Text passage -
*-*-*
Table 2. Parameters and AIC (Akaike Information Criterion) for physical time (delay/day) vs. subjective probability (%) for group data.

	Linear Function	Power Function	Logarithmic Function
AIC	89.05314	61.38481	58.18276
Parameter	α = 0.02149	α = 77.98593, β = 0.08858	α = 12.222, β = 171.403

, the logarithmic function had the smallest AIC), indicating the subjective time for delay until receipt of future reward follows Weber-Fechner law. This verifies our prediction (ii).

2.3. Psychophysical Time-Decay of Subjective Probability for Future Reward

Finally, we examined decay dynamics of subjective probability for future reward in a psychophysical dimension; i.e., psychophysical time-decay of subjective probability for future reward. Figure 3a shows group mean (+/− standard error of the mean) of subjective probability for each subjective time (for each corresponding delay). We further examined the manner of temporal dynamics of subjective probability in this purely psychophysical (subjective) dimension (see Figure 3b), as can be seen from the Figure 3b, the decay speed of the subjective probability is increasing toward the psychophysical future. In addition, the best fit model was the q-exponential model with q > 1 (

Table 3. Parameters and AIC (Akaike Information Criterion) for psychophysical time-decay of subjective probability.

	Exponential	Hyperbolic	q-Exponential
AIC	57.00633	58.59702	37.25649
Parameter	k1 = 0.0038631	k0 = 0.004874	kq = 0.001593, q = 4.819

), consistent with our prediction (iii). Taken together, it can be confirmed that hyperbolic time decay of subjective probability for future reward is due to nonlinear psychophysical time perception.
*-*-*
Dataset entries
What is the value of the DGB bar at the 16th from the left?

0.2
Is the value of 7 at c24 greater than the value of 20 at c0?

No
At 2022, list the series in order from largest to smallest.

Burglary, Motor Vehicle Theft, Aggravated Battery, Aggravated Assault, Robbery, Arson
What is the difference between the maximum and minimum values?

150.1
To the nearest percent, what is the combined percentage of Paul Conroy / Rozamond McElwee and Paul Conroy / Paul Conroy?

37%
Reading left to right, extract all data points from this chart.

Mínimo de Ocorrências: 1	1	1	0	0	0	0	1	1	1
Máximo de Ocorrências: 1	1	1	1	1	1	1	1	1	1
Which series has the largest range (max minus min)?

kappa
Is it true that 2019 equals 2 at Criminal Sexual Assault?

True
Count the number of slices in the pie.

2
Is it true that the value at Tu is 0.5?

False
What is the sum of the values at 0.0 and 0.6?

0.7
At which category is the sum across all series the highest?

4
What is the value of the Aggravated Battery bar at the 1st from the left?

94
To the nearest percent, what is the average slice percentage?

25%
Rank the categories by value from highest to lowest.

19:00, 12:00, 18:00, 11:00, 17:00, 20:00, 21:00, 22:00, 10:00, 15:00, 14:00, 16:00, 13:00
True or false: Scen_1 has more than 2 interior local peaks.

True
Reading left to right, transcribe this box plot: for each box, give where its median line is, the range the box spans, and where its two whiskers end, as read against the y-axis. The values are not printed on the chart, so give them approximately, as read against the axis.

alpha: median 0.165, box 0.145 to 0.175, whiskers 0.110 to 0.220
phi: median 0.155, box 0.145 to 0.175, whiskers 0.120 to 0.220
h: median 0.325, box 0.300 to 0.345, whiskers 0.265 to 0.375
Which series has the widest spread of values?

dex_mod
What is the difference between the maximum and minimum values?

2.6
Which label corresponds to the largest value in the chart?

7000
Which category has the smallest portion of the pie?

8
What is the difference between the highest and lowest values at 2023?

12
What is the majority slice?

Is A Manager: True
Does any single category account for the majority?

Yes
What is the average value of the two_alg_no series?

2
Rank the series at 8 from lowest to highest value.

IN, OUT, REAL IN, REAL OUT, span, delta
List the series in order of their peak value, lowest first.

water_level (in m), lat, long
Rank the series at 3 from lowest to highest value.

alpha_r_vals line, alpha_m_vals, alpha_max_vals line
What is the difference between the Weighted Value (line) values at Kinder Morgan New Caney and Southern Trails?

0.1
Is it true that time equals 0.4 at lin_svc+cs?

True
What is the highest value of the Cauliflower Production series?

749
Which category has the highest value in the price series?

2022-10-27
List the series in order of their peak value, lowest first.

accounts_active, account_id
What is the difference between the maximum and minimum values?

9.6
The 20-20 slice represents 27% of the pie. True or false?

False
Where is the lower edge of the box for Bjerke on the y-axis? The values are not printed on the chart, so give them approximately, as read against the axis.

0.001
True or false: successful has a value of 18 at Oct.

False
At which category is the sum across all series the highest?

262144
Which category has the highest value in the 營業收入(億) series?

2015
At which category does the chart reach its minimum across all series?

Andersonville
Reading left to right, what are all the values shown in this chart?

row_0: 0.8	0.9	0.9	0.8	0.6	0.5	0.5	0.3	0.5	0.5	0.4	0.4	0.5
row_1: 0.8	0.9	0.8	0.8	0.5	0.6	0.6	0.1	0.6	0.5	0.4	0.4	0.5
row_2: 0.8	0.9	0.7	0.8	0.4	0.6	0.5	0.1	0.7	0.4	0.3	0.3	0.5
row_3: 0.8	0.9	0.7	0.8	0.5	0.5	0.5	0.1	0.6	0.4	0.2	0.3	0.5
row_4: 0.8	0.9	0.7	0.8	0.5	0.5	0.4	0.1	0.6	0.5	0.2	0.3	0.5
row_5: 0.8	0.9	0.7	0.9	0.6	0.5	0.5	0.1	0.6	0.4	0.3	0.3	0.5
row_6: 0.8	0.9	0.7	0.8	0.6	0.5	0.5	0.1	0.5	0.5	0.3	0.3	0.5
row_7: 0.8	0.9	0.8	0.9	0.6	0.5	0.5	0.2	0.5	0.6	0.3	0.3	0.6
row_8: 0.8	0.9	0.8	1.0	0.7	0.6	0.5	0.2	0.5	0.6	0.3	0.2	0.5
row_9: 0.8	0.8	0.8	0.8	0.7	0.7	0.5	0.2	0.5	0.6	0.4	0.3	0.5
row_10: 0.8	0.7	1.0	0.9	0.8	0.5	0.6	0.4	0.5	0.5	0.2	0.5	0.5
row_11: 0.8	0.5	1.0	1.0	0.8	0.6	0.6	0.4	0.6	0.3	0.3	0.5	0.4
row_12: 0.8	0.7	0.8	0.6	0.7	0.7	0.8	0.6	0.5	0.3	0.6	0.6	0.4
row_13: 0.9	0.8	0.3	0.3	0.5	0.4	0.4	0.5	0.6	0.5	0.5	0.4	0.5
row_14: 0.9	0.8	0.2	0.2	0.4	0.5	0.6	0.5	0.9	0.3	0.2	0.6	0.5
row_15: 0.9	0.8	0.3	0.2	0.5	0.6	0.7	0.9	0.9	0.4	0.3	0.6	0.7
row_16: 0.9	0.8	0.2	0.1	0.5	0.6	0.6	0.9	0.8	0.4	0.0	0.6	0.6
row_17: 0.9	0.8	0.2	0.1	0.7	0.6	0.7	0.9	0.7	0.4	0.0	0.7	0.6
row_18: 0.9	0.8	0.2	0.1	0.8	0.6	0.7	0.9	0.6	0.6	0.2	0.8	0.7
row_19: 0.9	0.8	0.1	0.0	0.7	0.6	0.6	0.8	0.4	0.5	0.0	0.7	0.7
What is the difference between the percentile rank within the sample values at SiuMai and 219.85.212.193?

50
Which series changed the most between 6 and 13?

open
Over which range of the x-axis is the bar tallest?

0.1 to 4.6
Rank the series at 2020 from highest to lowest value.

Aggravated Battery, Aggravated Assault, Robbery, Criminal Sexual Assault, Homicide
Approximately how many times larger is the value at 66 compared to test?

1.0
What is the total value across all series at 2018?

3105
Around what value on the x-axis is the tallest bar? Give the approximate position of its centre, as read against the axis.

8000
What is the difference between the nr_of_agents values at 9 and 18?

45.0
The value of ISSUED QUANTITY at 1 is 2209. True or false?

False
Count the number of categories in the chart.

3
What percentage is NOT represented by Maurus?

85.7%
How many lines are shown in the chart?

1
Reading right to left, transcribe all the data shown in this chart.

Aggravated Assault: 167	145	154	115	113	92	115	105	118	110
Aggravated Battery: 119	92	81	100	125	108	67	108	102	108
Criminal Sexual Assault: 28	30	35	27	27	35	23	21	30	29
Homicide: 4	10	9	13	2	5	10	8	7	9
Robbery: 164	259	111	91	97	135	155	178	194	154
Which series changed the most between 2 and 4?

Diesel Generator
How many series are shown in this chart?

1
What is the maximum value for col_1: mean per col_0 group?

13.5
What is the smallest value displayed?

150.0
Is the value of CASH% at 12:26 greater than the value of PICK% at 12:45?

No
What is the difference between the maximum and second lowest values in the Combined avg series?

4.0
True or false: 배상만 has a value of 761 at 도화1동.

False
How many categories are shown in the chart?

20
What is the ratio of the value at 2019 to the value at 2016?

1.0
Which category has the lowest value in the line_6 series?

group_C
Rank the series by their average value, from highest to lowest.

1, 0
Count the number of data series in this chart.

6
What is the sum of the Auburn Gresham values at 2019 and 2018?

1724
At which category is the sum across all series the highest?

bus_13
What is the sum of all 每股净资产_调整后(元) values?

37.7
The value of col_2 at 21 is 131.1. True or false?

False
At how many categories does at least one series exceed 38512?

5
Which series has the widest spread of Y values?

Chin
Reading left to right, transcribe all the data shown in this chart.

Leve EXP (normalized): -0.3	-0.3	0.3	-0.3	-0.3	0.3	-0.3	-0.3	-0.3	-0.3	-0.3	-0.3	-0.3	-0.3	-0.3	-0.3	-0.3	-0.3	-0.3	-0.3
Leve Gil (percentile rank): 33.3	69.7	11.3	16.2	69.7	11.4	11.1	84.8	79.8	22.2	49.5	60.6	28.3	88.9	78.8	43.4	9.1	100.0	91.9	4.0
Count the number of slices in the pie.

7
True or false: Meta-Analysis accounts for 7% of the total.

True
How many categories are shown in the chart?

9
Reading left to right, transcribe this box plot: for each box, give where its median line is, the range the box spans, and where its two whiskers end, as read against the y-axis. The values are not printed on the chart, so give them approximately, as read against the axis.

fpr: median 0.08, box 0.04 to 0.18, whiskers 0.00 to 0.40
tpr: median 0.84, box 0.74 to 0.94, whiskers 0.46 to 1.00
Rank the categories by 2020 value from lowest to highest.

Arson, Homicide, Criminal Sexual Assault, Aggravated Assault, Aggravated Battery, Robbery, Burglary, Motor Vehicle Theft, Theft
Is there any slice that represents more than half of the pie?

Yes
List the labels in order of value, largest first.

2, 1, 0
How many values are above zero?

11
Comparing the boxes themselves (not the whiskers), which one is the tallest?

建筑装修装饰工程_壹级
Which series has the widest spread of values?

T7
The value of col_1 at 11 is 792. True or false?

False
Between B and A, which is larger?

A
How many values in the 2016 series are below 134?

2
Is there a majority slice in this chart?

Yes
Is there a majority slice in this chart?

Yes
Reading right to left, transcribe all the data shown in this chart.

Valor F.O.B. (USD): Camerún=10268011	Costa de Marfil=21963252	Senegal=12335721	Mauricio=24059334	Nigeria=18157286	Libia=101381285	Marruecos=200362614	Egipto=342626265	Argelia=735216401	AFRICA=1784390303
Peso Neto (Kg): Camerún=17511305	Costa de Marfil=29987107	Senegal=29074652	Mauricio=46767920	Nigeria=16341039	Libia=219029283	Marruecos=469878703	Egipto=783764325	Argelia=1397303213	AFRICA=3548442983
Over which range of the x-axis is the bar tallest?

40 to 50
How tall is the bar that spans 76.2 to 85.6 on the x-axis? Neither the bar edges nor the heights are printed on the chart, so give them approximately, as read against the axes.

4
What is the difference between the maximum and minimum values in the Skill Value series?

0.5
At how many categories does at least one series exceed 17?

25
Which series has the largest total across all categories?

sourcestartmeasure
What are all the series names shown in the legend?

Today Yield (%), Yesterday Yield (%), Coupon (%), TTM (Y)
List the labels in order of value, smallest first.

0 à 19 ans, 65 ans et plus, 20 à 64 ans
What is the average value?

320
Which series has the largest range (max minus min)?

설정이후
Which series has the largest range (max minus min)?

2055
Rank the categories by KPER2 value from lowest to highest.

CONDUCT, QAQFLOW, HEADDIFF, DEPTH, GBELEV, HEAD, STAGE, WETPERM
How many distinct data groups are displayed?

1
*-*-*
Problem description -
Write out the passage on subjective probability for future reward from "2.3. Psychophysical Time-Decay" to "of subjective probability.".

Final answer -
2.3. Psychophysical Time-Decay of Subjective Probability for Future Reward

Finally, we examined decay dynamics of subjective probability for future reward in a psychophysical dimension; i.e., psychophysical time-decay of subjective probability for future reward. Figure 3a shows group mean (+/− standard error of the mean) of subjective probability for each subjective time (for each corresponding delay). We further examined the manner of temporal dynamics of subjective probability in this purely psychophysical (subjective) dimension (see Figure 3b), as can be seen from the Figure 3b, the decay speed of the subjective probability is increasing toward the psychophysical future. In addition, the best fit model was the q-exponential model with q > 1 (

Table 3. Parameters and AIC (Akaike Information Criterion) for psychophysical time-decay of subjective probability.